What conclusion, based on the result of the analysis. f) Write an afun-statement that, when parsed, generates a state machine with two propositions and three states such that it completes the sentence statement in the title of Figure 2.15.
Bibliographic notes
The PDS model grew out of a coursework set for C475 Software Engineering Environments in Fall 2002, co-taught by Susan Eisenbach and the first author;. Jackson and his software design group at the Laboratory for Computer Science at the Massachusetts Institute of Technology. More information on typed higher-order logic and its use in the modeling and verification of programming frameworks can be found on F.
Motivation for verification
In terms of the above classification, model checking is an automated, model-based, property verification approach. Another difference between Alloy and model checking is that model checking (unlike Alloy) explicitly focuses on temporal properties and the temporal evolution of systems. In contrast, Chapter 4 describes a very different verification technique which, in terms of the above classification, is an evidence-based, computer-aided, property verification approach.
Since model checking is a model-based approach in the sense of the classification given earlier, it follows that in this chapter, unlike the previous two, we will not deal with semantic inclusion (Γφ) or with evidence theory (Γφ ), such as the development of natural deductive calculus for temporal logic.
Linear-time temporal logic
- Syntax of LTL
- Semantics of LTL
- Practical patterns of specifications
- Important equivalences between LTL formulas Definition 3.9 We say that two LTL formulas φ and ψ are semantically
X means "next state," F means "a future state," and G means "all future states (worldwide)." The next three, U, R, and W are called 'Until', 'Release', and 'Weak-until'. ' respectively.
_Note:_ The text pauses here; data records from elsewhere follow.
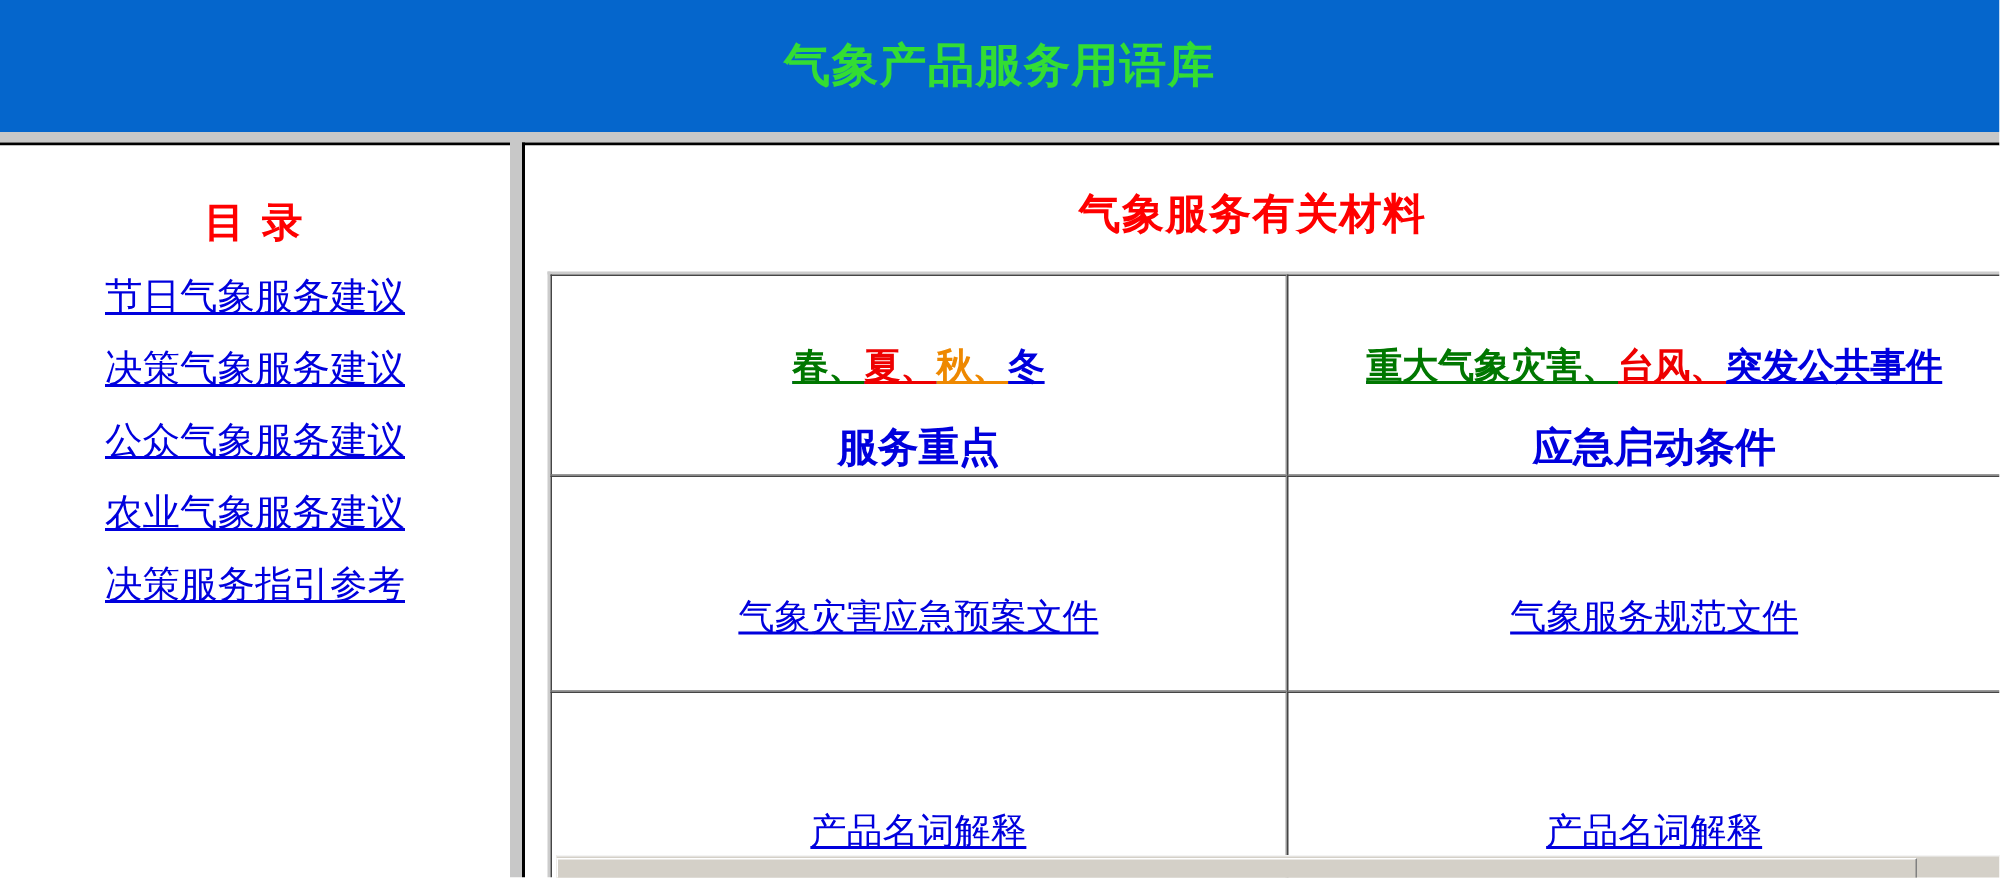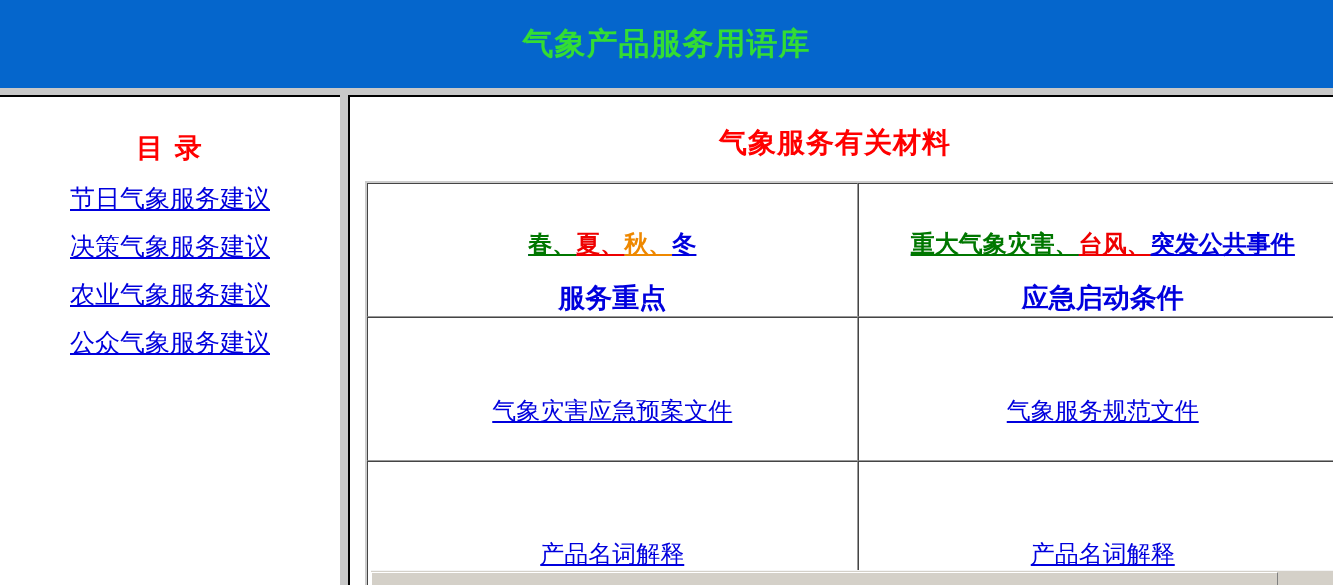--- a/index.html
+++ b/index.html
@@ -237,10 +237,10 @@
         <a class="toc-link">决策气象服务建议</a>
       </li>
       <li>
+        <a class="toc-link">公众气象服务建议</a>
+      </li>
+      <li>
         <a class="toc-link">农业气象服务建议</a>
-      </li>
-      <li>
-        <a class="toc-link">公众气象服务建议</a>
       </li>
     </ul>
   </div>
It is useful to visualize all possible computational paths from a given state by unwinding the transitional system to obtain an infinite computational tree. R is useful because it is the dual form of U, while W is useful because it is a weak form of U.
Intuitively it says: no matter how far down the road you go (that's the G part), you'll find that you still have a peg in front of you (that's the F part).